WHAT TO PRODUCE ▸ As the answer, give exactly the lines of the records below from the one with "19 328 6.76" through the one with "100 284 6254", ends included and pictures left out.

──────── EXCERPTED DATA ────────

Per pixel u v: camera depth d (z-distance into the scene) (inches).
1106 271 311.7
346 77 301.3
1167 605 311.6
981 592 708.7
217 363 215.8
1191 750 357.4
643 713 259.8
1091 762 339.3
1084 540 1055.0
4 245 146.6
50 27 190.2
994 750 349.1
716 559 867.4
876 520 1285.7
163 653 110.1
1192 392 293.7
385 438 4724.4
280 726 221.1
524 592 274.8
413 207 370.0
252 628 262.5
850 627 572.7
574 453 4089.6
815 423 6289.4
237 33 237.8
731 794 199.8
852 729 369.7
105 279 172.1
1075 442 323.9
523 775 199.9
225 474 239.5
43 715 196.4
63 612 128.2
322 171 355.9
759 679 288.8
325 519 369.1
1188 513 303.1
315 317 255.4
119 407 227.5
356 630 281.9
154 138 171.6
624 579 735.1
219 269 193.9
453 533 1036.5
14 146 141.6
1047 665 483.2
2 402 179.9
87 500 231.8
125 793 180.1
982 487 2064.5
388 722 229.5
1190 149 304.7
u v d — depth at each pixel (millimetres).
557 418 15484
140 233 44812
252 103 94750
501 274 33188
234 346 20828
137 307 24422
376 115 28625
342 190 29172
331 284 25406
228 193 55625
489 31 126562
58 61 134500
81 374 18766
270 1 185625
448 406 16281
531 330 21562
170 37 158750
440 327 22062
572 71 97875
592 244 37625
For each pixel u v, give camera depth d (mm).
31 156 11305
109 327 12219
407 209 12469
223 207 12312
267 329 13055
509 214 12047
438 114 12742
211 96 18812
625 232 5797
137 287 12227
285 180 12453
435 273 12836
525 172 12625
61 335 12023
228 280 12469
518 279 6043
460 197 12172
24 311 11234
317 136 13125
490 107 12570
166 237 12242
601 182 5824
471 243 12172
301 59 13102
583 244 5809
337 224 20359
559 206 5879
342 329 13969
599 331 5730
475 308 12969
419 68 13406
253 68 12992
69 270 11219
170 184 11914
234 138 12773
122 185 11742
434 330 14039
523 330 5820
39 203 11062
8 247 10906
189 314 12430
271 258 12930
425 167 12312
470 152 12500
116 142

────────
──────── EXCERPTED DATA ────────

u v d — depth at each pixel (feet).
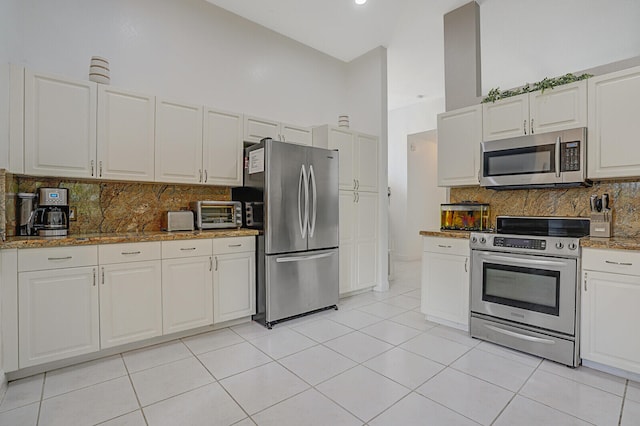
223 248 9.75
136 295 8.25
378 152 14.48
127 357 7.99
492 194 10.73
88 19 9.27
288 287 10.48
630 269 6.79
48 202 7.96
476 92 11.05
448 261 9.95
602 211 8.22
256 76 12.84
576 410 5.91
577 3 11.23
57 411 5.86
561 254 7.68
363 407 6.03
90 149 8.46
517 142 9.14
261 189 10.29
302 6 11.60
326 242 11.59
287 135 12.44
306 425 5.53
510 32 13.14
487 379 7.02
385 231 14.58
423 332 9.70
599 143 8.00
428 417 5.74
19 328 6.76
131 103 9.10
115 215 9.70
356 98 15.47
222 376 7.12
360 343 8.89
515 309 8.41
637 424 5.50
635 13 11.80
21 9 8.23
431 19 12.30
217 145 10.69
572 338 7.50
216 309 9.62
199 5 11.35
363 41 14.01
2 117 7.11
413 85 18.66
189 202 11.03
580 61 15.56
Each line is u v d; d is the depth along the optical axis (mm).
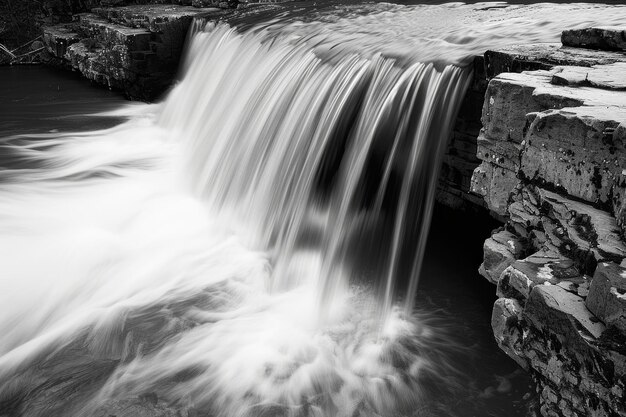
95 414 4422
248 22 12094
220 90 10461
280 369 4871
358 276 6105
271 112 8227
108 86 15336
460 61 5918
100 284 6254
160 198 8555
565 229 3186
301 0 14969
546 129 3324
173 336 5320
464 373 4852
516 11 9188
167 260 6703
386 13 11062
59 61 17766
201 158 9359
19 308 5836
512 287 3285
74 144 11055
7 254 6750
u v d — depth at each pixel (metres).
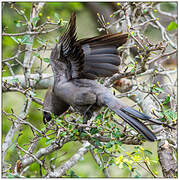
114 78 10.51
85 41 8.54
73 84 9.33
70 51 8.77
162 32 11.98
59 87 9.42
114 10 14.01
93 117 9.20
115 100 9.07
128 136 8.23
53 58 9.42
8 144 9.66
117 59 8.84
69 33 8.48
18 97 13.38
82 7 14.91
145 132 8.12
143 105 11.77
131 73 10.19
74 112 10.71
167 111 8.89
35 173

────────
──────── EXCERPTED DATA ────────

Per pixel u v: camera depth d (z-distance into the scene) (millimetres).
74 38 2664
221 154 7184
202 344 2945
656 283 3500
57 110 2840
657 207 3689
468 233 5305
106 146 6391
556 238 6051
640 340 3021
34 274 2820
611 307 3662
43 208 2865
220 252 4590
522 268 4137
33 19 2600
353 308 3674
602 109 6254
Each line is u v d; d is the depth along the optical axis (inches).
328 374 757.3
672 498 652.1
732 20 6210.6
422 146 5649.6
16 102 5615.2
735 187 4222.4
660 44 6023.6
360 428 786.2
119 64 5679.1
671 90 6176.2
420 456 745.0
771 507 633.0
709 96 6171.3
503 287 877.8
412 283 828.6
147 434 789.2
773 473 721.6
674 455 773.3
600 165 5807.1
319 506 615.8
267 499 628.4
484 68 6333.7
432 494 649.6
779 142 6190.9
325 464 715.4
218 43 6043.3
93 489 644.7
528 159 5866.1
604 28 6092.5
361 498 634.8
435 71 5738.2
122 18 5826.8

────────

RESPONSE TO THE EXERCISE ▸
19 328 6.76
131 103 9.10
115 215 9.70
356 98 15.47
222 376 7.12
360 343 8.89
515 309 8.41
637 424 5.50
635 13 11.80
21 9 8.23
431 19 12.30
217 145 10.69
572 338 7.50
216 309 9.62
199 5 11.35
363 41 14.01
2 117 7.11
413 85 18.66
189 202 11.03
580 61 15.56
Each line is u v d; d is the depth along the optical axis (mm).
95 414 4422
248 22 12094
220 90 10461
280 369 4871
358 276 6105
271 112 8227
108 86 15336
460 61 5918
100 284 6254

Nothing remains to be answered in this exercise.